The first case of Monkeypox in the country was confirmed in Kerala.


Declaring monkey-pox to be a global emergency would mean the UN health agency considers the outbreak to be an “extraordinary event” and that the disease is at risk of spreading across even more borders.

It would also give monkey-pox the same distinction as the COVID-19 pandemic and the ongoing effort to eradicate polio.

What is monkeypox virus?

Monkeypox is a disease caused by the monkeypox virus. It is a viral zoonotic disease, meaning that it can spread from animals to humans. It can also spread between people.

Where is monkeypox virus found?

Monkeypox is commonly found in central and west Africa where there are tropical rainforests and where animals that may carry the virus typically live. People with monkeypox are occasionally identified in other countries outside of central and west Africa, following travel from regions where monkeypox is endemic.

What about the occurrence of the disease?

The infection was first discovered in 1958 following two outbreaks of a pox-like disease in colonies of monkeys kept for research which led to the name ‘monkeypox’.

The first human case was recorded in 1970 in the Democratic Republic of the Congo (DRC).

According to the WHO, 15 countries on four continents have so far reported confirmed cases of monkeypox in humans.

What are the symptoms of the monkeypox virus?

  • Symptoms of monkeypox typically include a fever, intense headache, muscle aches, back pain, low energy, swollen lymph nodes and a skin rash or lesions.
  • The rash usually begins within one to three days of the start of a fever.
  • The rash tends to be concentrated on the face, palms of the hands and soles of the feet. They can also be found on the mouth, genitals and eyes.
  • Symptoms typically last between 2 to 4 weeks and go away on their own without treatment

About the monkeypox virus:

Mortality: The proportion of patients who die has varied between 0 and 11% in documented cases, and has been higher among young children.

Treatment: There is no safe, proven treatment for monkeypox but WHO recommends supportive treatment depending on the symptoms.

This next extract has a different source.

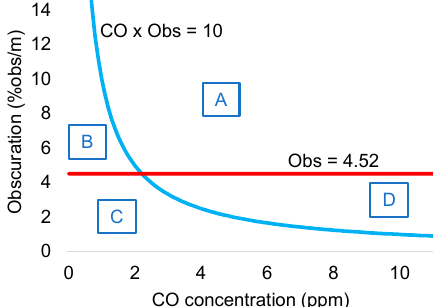
Figure 9. The coupling of CO measurement to light obscuration detector allows the definition of more specific fire/non-fire regions. Light obscuration detectors traditionally set fire alarm when the signal reaches a certain threshold (4.52% obs/m in this example, red line). The function Obs = 10/[CO] (blue line) defines a new boundary for fire/non-fire regions. Region A: Multi-sensor and smoke detectors output fire alarm. Region B: Only smoke detector outputs fire alarm. It is assumed that high obscuration signal and low CO concentration corresponds to nuisance scenario (water steam, dust, etc.). Region D: Only multi-sensor system outputs fire alarm. High CO concentration levels may come from incomplete combustion processes. Region C: No alarm region. Adapted from [67]. The multi-sensor system was compared to traditional smoke detectors. Despite the simplicity of the proposed rule, the multi-sensor system detected 42 out of 53 fire tests, while ionization and photoelectric detectors detected 25 and 29 of the tested fires, respectively. Briefly, the multi-sensor system detects the union of the set of fires that are detected by the ionization and the photoelectric detectors, except for some smoldering wood (at lower temperature) and PVC cable, which can be detected by photoelectric detector and did not trigger alarm for the ionization smoke + CO detector.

Vaccines: There are several vaccines available for the prevention of smallpox that also provide some protection against monkeypox. A newer vaccine that was developed for smallpox (MVA-BN, also known as Imvamune, Imvanex or Jynneos) was approved in 2019 for use in preventing monkeypox and is not yet widely available.

Transmission: Monkeypox can spread from one person to another through close physical contact, including sexual contact. It is currently not known whether monkeypox can be spread through sexual transmission routes (e.g., through semen or vaginal fluids), but direct skin-to-skin contact with lesions during sexual activities can spread the virus.

How does Monkeypox different from smallpox ?

  • The monkeypox virus is an orthopoxvirus, which is a genus of viruses that also includes the variola virus, which causes smallpox, and the vaccinia virus, which was used in the smallpox vaccine.
  • Monkeypox causes symptoms similar to smallpox, although they are less severe.
  • Also, the symptoms of both diseases vary.
  • While vaccination eradicated smallpox worldwide in 1980, monkeypox continues to occur in countries in Central and West Africa, and has on occasion shown up elsewhere.

Way forward:

  • There is a number of measures that can be taken to prevent infection with the monkeypox virus.
  • Avoid contact with animals that could harbour the virus.
  • Avoid contact with any materials, such as bedding, that have been in contact with a sick animal.
  • Isolate infected patients from others who could be at risk for infection.
  • Practice good hand hygiene after contact with infected animals or humans.
  • Use personal protective equipment (PPE) when caring for patients.